**WHAT YOU ARE ASKED TO DO**
What you give back should be exactly the opening lines of the data, ending with the line that contains "pés. Sua abordagem" and including it.

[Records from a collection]
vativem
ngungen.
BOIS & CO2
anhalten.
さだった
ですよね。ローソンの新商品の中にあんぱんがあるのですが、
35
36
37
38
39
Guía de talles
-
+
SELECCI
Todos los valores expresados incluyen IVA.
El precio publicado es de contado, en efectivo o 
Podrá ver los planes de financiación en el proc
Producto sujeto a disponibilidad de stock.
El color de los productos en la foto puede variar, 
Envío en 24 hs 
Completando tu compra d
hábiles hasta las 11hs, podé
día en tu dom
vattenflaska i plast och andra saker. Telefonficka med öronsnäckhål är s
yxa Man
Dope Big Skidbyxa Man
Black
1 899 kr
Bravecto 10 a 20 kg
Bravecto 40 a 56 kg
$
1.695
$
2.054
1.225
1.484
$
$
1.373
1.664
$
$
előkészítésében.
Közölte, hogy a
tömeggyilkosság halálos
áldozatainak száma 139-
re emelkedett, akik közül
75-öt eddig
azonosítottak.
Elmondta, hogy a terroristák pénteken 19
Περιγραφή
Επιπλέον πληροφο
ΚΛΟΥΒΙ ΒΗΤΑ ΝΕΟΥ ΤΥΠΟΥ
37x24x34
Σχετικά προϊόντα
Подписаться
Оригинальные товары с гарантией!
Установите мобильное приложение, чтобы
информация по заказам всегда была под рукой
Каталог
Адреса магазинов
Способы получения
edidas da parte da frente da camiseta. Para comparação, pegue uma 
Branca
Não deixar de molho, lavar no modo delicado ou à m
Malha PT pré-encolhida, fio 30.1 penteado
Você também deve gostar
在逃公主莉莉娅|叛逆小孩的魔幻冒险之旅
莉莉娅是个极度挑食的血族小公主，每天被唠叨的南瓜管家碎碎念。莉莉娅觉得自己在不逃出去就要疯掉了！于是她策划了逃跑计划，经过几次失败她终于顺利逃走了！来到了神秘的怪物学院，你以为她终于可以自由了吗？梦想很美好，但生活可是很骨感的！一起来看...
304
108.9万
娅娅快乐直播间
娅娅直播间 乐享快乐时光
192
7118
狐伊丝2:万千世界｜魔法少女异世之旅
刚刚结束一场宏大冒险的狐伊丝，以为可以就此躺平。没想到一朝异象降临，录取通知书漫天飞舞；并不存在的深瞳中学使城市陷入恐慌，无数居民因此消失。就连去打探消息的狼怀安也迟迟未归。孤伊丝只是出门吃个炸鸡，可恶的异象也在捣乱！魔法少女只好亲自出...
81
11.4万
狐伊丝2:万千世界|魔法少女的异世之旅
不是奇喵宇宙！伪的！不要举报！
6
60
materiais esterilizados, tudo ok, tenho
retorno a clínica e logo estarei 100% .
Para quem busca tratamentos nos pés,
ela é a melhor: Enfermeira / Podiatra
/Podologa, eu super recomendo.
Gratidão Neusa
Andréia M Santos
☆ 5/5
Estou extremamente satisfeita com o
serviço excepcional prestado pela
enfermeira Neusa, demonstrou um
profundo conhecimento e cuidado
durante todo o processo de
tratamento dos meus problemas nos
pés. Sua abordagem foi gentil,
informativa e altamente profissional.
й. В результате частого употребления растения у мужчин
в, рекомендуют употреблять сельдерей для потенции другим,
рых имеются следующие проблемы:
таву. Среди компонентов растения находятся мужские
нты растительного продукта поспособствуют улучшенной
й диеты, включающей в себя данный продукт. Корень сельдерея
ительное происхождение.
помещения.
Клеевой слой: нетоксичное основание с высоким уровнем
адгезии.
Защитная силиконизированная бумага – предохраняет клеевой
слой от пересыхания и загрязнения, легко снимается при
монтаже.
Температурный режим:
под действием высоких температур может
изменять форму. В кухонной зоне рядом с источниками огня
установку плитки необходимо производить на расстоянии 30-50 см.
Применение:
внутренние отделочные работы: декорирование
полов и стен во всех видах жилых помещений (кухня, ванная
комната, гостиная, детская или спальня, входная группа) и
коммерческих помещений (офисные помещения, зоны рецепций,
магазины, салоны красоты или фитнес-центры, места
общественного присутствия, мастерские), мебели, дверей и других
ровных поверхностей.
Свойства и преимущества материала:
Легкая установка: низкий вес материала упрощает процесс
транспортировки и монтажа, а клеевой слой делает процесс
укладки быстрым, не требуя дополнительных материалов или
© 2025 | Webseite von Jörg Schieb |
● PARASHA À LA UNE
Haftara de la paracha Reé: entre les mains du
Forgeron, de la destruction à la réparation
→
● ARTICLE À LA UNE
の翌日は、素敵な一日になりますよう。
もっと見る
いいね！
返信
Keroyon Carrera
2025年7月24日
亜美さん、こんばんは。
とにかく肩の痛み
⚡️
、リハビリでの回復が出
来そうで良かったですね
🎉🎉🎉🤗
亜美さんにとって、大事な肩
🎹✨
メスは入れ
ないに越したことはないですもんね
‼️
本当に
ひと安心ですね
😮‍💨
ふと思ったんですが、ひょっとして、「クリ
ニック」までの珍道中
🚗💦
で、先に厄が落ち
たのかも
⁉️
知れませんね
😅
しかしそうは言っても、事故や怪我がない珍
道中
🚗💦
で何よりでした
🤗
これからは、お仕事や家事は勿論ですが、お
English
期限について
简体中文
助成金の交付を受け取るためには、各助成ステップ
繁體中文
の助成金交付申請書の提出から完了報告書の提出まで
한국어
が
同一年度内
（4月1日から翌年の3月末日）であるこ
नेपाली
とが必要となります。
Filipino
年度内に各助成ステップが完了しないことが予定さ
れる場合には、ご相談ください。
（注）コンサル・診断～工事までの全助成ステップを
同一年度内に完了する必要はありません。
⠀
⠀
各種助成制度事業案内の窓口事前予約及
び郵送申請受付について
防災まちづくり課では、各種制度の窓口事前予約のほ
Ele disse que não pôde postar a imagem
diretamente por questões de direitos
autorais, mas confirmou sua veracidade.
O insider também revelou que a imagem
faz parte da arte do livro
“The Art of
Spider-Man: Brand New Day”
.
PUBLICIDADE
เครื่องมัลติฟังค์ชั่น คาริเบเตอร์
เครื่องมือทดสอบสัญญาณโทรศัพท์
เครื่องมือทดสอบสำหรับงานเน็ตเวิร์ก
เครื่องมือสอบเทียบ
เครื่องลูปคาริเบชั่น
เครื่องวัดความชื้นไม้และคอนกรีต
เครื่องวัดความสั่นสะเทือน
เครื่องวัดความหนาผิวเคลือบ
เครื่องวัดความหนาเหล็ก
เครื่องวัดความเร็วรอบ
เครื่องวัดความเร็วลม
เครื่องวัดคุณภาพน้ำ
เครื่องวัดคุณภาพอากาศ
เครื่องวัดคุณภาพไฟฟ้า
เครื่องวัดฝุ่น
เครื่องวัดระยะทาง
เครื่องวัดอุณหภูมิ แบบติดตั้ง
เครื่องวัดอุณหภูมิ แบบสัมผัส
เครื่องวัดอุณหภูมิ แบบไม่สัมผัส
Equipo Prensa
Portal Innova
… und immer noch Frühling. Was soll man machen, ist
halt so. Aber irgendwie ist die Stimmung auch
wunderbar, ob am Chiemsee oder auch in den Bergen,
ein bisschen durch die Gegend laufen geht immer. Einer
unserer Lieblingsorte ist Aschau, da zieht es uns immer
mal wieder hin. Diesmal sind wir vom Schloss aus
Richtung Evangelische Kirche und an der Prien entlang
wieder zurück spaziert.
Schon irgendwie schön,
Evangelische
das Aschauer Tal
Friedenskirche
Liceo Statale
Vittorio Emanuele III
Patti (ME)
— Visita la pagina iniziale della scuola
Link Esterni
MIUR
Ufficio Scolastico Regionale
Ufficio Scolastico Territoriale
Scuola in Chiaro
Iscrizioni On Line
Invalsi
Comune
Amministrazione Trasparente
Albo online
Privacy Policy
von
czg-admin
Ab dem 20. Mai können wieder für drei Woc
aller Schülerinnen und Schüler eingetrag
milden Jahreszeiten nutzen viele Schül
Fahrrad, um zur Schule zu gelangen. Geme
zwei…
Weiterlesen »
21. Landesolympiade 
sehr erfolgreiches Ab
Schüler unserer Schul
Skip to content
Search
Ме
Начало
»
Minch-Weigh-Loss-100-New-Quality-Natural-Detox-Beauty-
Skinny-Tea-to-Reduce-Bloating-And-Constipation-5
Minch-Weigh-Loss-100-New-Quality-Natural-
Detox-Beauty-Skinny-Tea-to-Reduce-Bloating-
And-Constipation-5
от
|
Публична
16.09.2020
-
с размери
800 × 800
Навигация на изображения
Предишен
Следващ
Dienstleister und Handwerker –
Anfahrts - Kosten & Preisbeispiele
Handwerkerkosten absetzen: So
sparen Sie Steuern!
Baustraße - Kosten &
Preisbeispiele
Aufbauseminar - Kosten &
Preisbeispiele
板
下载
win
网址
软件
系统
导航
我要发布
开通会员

**OUTPUT OF THE TASK**
vativem
ngungen.
BOIS & CO2
anhalten.
さだった
ですよね。ローソンの新商品の中にあんぱんがあるのですが、
35
36
37
38
39
Guía de talles
-
+
SELECCI
Todos los valores expresados incluyen IVA.
El precio publicado es de contado, en efectivo o 
Podrá ver los planes de financiación en el proc
Producto sujeto a disponibilidad de stock.
El color de los productos en la foto puede variar, 
Envío en 24 hs 
Completando tu compra d
hábiles hasta las 11hs, podé
día en tu dom
vattenflaska i plast och andra saker. Telefonficka med öronsnäckhål är s
yxa Man
Dope Big Skidbyxa Man
Black
1 899 kr
Bravecto 10 a 20 kg
Bravecto 40 a 56 kg
$
1.695
$
2.054
1.225
1.484
$
$
1.373
1.664
$
$
előkészítésében.
Közölte, hogy a
tömeggyilkosság halálos
áldozatainak száma 139-
re emelkedett, akik közül
75-öt eddig
azonosítottak.
Elmondta, hogy a terroristák pénteken 19
Περιγραφή
Επιπλέον πληροφο
ΚΛΟΥΒΙ ΒΗΤΑ ΝΕΟΥ ΤΥΠΟΥ
37x24x34
Σχετικά προϊόντα
Подписаться
Оригинальные товары с гарантией!
Установите мобильное приложение, чтобы
информация по заказам всегда была под рукой
Каталог
Адреса магазинов
Способы получения
edidas da parte da frente da camiseta. Para comparação, pegue uma 
Branca
Não deixar de molho, lavar no modo delicado ou à m
Malha PT pré-encolhida, fio 30.1 penteado
Você também deve gostar
在逃公主莉莉娅|叛逆小孩的魔幻冒险之旅
莉莉娅是个极度挑食的血族小公主，每天被唠叨的南瓜管家碎碎念。莉莉娅觉得自己在不逃出去就要疯掉了！于是她策划了逃跑计划，经过几次失败她终于顺利逃走了！来到了神秘的怪物学院，你以为她终于可以自由了吗？梦想很美好，但生活可是很骨感的！一起来看...
304
108.9万
娅娅快乐直播间
娅娅直播间 乐享快乐时光
192
7118
狐伊丝2:万千世界｜魔法少女异世之旅
刚刚结束一场宏大冒险的狐伊丝，以为可以就此躺平。没想到一朝异象降临，录取通知书漫天飞舞；并不存在的深瞳中学使城市陷入恐慌，无数居民因此消失。就连去打探消息的狼怀安也迟迟未归。孤伊丝只是出门吃个炸鸡，可恶的异象也在捣乱！魔法少女只好亲自出...
81
11.4万
狐伊丝2:万千世界|魔法少女的异世之旅
不是奇喵宇宙！伪的！不要举报！
6
60
materiais esterilizados, tudo ok, tenho
retorno a clínica e logo estarei 100% .
Para quem busca tratamentos nos pés,
ela é a melhor: Enfermeira / Podiatra
/Podologa, eu super recomendo.
Gratidão Neusa
Andréia M Santos
☆ 5/5
Estou extremamente satisfeita com o
serviço excepcional prestado pela
enfermeira Neusa, demonstrou um
profundo conhecimento e cuidado
durante todo o processo de
tratamento dos meus problemas nos
pés. Sua abordagem foi gentil,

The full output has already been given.